Functional magnetic resonance imaging (fMRI) studies have pinpointed the brain regions that are involved in the numerical Stroop effect. In these studies the most consistent finding was the involvement of the parietal cortex, with increased activation for incongruent in comparison to congruent trials. When a neutral condition was included, it was observed that the bilateral parietal lobes were the only regions that were involved in both facilitation and interference.
Electroencephalography (EEG) studies have indicated that the amplitude or the latency of the P300 wave is modulated as a function of the congruity effect. This means that when looking at amplitude, the difference between the amplitude of the congruent and incongruent condition is observed 300 ms after the presentation of the digits. In addition, behavioral, physiological, and computational studies support the view, although not unanimously, that the conflict between congruent and incongruent conditions is observed up to the response level, and is dependent on the developmental stage of the participant.

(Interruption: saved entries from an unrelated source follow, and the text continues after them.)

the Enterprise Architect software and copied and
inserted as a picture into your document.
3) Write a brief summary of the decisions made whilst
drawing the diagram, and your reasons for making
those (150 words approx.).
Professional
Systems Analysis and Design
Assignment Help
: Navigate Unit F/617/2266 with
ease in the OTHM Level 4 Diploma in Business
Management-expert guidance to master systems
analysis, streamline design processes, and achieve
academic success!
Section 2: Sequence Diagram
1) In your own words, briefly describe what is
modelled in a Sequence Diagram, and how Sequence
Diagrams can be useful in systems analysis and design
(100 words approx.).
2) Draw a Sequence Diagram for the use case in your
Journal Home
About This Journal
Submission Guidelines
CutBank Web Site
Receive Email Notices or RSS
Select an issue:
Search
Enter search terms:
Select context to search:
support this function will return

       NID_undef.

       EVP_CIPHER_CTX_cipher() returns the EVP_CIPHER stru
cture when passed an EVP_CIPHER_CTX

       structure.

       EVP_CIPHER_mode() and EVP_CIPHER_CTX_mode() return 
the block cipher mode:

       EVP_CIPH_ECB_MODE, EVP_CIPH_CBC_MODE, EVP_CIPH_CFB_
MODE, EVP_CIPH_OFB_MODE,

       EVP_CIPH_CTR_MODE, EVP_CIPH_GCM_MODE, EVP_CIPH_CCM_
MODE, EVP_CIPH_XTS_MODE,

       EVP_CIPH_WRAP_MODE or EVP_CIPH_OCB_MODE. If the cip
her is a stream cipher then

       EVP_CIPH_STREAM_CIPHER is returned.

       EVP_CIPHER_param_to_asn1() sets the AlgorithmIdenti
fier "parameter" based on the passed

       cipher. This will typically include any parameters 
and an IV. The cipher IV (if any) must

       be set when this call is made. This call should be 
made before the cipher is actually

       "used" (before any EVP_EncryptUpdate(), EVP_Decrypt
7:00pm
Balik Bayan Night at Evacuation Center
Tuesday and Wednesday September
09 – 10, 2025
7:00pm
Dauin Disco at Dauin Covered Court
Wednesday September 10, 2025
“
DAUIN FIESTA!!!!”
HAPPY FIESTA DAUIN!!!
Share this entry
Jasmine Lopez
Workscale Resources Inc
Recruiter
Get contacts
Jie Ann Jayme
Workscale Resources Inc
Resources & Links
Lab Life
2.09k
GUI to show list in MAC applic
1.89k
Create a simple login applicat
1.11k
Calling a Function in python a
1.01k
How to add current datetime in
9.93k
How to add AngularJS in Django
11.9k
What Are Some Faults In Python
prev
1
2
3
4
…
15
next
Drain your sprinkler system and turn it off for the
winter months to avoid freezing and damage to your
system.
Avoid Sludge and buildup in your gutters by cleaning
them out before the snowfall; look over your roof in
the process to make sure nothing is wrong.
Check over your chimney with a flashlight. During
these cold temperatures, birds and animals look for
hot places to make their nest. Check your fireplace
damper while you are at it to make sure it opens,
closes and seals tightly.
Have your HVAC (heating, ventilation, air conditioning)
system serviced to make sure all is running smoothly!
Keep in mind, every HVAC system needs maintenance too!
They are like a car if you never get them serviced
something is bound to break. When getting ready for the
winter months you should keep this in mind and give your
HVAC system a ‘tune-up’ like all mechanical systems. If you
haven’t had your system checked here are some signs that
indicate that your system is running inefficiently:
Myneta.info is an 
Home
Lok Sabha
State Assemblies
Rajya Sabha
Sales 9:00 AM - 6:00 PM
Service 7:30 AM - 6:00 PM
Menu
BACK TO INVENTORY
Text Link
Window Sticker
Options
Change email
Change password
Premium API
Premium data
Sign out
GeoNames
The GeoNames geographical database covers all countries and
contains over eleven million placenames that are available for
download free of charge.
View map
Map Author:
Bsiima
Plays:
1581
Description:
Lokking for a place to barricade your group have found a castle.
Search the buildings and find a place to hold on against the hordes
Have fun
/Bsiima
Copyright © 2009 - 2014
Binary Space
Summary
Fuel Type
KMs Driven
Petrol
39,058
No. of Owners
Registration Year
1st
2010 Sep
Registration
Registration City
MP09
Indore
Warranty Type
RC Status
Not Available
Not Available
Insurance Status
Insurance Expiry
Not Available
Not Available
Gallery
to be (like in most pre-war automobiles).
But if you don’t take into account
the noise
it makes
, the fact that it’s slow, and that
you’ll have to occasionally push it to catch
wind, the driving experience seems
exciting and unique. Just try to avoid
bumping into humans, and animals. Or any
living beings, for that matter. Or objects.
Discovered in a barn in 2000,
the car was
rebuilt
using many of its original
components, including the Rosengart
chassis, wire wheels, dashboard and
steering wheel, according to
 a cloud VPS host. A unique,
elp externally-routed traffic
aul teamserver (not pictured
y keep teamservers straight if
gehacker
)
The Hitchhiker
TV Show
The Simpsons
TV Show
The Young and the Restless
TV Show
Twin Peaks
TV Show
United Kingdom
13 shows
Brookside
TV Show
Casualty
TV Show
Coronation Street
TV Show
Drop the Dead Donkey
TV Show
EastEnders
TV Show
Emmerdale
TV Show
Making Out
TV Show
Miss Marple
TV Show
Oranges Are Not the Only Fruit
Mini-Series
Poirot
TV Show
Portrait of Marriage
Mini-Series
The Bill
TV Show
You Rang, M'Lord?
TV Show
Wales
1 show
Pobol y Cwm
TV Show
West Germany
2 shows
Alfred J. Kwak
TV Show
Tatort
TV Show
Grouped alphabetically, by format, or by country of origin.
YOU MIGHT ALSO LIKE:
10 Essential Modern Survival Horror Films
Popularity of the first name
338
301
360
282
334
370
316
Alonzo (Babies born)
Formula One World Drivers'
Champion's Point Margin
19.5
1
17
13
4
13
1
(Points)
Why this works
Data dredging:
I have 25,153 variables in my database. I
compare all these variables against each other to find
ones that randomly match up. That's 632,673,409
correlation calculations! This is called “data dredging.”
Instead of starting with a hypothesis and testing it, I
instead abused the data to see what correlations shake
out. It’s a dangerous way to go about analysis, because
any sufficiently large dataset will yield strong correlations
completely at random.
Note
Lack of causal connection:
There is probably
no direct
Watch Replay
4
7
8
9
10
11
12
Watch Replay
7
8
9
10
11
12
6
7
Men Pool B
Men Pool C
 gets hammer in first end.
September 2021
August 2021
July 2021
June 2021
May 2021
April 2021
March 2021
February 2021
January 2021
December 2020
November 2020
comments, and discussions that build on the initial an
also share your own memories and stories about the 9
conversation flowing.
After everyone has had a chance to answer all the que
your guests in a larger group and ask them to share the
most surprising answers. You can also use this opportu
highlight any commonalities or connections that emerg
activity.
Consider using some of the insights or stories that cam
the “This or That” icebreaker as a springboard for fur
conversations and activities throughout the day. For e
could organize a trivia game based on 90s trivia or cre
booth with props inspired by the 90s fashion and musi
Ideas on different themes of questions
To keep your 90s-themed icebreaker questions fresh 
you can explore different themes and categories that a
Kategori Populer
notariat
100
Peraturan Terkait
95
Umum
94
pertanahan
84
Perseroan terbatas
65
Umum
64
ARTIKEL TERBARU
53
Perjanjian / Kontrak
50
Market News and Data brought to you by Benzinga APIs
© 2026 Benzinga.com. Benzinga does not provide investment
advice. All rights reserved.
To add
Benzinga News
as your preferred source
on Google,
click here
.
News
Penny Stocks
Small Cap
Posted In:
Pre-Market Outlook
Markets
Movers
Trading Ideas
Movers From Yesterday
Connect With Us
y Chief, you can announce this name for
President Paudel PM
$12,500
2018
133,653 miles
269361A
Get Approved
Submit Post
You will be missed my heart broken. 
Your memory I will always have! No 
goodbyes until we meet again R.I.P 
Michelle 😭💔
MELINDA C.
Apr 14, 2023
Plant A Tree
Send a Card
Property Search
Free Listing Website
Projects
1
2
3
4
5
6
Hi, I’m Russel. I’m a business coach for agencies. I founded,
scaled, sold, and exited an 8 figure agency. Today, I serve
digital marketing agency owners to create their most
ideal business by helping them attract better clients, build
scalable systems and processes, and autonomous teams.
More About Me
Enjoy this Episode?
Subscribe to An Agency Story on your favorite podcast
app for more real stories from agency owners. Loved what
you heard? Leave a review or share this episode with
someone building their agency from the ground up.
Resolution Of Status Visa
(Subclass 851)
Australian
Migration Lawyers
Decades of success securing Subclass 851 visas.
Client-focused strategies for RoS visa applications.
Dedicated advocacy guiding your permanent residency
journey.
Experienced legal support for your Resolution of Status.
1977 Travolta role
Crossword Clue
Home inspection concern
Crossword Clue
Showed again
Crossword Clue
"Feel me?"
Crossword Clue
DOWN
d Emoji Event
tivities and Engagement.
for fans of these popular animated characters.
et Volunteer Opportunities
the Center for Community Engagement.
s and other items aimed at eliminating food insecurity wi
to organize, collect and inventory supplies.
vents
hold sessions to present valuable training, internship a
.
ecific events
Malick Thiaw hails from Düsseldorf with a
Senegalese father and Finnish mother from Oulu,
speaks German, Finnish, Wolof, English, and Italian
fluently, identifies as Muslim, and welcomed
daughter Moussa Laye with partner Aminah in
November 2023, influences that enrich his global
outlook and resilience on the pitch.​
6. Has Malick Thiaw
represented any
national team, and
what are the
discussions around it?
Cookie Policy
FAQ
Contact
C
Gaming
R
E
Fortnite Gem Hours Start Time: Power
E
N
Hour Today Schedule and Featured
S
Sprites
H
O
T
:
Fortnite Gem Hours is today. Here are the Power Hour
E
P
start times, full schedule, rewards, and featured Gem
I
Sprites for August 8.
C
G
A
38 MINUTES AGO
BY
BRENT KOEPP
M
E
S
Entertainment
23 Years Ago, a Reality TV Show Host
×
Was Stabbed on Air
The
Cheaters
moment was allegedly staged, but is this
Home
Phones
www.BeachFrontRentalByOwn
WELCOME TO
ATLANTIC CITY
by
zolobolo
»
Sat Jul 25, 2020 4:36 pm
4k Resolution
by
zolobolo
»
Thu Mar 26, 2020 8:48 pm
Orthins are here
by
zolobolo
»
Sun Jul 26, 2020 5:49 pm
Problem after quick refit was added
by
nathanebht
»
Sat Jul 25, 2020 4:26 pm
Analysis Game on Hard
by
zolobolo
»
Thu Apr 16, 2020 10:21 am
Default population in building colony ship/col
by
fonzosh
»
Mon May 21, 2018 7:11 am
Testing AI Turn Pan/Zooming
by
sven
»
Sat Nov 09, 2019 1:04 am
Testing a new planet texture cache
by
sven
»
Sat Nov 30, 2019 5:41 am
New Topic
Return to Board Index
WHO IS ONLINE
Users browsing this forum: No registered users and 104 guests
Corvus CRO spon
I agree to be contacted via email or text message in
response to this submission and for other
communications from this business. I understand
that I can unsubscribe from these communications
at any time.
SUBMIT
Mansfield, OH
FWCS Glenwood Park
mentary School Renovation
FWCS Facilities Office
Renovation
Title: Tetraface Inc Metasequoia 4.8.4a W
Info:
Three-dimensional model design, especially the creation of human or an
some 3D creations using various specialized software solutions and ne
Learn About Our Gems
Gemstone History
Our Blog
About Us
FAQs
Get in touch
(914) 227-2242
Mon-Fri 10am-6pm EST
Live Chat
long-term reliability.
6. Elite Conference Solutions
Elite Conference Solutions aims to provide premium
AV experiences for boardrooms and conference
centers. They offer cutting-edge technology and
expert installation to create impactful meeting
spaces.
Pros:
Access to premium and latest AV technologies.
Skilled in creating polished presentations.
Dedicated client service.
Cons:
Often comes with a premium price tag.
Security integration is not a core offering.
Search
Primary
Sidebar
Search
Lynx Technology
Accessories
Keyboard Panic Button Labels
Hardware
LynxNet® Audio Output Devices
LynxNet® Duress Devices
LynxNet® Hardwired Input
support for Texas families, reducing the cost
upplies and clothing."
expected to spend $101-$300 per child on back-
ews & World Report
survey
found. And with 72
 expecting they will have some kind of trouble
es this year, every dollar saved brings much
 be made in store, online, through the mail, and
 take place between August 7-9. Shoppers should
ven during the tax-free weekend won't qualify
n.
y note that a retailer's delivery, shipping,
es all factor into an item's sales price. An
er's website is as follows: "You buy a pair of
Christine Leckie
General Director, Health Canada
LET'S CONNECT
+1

The above-mentioned studies allow inferring the neural correlate of the numerical Stroop effect. However, they do not allow concluding whether parietal lobe function is critical for this effect. Brain stimulation studies that use techniques such as transcranial magnetic stimulation or transcranial direct current stimulation allow modulating parietal lobe function and inferring its role. These studies have suggested that the right parietal lobe in particular is necessary for the numerical Stroop effect, albeit stimulation of the right parietal lobe might affect other connected brain regions. Moreover, work with acquired acalculia suggested involvement of the left parietal lobe in the numerical Stroop effect. This effect is commonly reduced in cases of brain damage to the left intraparietal sulcus.